● **What to do**:
Rewrite the items from the first line through the line containing "scientific name: Cicindela sexguttata", replacing "phylum" with "division" and leaving everything else unchanged.

• • • • • • •

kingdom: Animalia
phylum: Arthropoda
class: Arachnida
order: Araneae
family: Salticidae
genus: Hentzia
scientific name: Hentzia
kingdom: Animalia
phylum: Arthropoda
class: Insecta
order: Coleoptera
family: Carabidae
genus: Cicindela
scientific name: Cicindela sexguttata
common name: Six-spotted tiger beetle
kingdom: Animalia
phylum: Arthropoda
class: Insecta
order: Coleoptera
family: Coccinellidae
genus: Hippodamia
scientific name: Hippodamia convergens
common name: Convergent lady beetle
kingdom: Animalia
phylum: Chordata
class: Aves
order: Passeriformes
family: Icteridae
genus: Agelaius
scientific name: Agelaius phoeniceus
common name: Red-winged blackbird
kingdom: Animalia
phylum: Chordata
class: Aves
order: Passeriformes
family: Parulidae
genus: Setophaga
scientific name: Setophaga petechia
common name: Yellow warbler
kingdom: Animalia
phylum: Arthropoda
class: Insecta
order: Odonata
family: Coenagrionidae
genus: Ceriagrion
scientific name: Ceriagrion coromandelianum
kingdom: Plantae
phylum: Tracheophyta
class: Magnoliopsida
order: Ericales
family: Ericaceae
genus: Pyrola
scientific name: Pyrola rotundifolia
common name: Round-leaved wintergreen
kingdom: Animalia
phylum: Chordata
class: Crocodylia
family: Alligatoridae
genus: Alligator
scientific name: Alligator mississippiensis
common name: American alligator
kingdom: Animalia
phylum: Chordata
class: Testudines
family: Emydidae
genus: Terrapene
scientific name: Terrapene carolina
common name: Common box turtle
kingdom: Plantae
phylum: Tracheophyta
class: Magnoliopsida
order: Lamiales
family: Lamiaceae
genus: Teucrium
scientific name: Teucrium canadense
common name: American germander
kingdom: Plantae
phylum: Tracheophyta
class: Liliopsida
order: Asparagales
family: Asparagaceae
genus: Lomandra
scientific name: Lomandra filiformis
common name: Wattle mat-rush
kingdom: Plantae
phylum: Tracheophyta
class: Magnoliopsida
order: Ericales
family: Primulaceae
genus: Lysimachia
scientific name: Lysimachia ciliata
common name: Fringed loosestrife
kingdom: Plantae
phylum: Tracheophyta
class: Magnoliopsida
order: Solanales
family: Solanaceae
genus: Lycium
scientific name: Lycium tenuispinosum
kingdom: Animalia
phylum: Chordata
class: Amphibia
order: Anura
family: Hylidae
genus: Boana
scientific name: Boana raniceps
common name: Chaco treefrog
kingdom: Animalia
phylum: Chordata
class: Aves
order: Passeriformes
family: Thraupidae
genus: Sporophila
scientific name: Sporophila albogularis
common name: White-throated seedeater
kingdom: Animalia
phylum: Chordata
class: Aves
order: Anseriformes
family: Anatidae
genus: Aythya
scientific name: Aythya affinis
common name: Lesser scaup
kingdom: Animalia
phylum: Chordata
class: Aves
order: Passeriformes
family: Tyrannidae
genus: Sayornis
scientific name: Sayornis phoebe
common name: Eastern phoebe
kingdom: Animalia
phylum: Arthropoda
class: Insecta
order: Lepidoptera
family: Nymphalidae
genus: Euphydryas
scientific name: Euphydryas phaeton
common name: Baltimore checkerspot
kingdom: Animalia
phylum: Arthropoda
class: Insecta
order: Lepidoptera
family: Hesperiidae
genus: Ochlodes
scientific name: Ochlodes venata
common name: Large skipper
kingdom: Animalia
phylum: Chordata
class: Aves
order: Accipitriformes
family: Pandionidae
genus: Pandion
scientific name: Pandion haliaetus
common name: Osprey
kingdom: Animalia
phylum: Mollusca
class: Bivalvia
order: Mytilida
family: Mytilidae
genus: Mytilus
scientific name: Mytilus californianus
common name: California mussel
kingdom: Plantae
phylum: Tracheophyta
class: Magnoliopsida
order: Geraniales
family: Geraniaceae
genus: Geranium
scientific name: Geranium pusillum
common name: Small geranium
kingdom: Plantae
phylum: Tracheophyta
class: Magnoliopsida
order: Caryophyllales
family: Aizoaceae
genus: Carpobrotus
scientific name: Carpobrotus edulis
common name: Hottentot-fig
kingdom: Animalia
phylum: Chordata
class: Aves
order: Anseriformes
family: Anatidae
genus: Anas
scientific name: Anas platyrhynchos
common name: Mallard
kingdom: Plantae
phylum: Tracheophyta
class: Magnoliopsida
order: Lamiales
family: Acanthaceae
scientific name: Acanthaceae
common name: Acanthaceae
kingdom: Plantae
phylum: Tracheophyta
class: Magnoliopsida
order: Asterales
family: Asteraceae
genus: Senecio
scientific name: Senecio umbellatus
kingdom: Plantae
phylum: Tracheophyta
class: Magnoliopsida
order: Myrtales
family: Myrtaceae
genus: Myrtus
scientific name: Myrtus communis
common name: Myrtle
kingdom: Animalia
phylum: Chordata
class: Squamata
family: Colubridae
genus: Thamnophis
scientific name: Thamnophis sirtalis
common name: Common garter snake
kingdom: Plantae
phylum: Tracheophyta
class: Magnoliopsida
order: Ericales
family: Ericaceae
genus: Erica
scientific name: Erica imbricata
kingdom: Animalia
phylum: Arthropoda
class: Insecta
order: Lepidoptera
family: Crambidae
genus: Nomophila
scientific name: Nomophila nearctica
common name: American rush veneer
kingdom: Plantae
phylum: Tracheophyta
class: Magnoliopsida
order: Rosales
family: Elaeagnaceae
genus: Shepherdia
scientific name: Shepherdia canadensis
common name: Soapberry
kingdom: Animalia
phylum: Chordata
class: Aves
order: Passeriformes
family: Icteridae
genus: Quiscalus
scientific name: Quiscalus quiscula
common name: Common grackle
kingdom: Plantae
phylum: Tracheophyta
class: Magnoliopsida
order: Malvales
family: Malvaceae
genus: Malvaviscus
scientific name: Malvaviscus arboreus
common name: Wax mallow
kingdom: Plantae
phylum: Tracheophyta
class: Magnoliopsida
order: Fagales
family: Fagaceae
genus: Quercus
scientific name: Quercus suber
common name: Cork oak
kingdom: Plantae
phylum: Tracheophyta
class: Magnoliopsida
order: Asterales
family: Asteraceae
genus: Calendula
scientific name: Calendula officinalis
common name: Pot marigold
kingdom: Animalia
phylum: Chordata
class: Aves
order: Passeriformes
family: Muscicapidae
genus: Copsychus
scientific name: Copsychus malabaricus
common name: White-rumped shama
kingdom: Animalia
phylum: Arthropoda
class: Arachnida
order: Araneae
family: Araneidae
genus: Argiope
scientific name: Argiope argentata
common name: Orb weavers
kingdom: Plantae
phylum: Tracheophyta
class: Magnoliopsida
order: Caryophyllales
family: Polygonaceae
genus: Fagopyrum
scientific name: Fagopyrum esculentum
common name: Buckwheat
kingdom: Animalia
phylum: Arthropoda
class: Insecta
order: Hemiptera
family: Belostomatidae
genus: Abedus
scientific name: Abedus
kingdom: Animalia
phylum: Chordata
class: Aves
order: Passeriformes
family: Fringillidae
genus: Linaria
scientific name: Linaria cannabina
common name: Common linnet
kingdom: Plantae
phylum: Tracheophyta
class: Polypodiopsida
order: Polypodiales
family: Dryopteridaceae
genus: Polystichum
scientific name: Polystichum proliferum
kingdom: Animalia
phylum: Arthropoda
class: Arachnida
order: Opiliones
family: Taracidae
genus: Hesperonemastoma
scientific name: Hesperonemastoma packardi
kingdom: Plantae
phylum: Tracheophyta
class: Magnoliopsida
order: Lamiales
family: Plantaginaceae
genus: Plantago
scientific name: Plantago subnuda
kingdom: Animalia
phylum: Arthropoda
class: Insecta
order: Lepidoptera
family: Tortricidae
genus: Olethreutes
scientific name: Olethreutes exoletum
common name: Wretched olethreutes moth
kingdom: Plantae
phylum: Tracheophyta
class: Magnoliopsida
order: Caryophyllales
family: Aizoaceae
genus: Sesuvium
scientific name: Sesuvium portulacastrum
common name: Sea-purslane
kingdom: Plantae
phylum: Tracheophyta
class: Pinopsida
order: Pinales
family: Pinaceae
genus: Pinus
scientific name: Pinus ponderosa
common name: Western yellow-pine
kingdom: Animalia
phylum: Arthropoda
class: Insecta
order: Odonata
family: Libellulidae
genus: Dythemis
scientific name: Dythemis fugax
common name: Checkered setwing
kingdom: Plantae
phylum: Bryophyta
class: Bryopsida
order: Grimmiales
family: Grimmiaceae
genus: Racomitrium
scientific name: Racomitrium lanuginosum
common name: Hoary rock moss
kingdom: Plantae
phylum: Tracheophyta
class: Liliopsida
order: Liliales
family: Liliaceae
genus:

• • • • • • •

● **Result of the task**:
kingdom: Animalia
division: Arthropoda
class: Arachnida
order: Araneae
family: Salticidae
genus: Hentzia
scientific name: Hentzia
kingdom: Animalia
division: Arthropoda
class: Insecta
order: Coleoptera
family: Carabidae
genus: Cicindela
scientific name: Cicindela sexguttata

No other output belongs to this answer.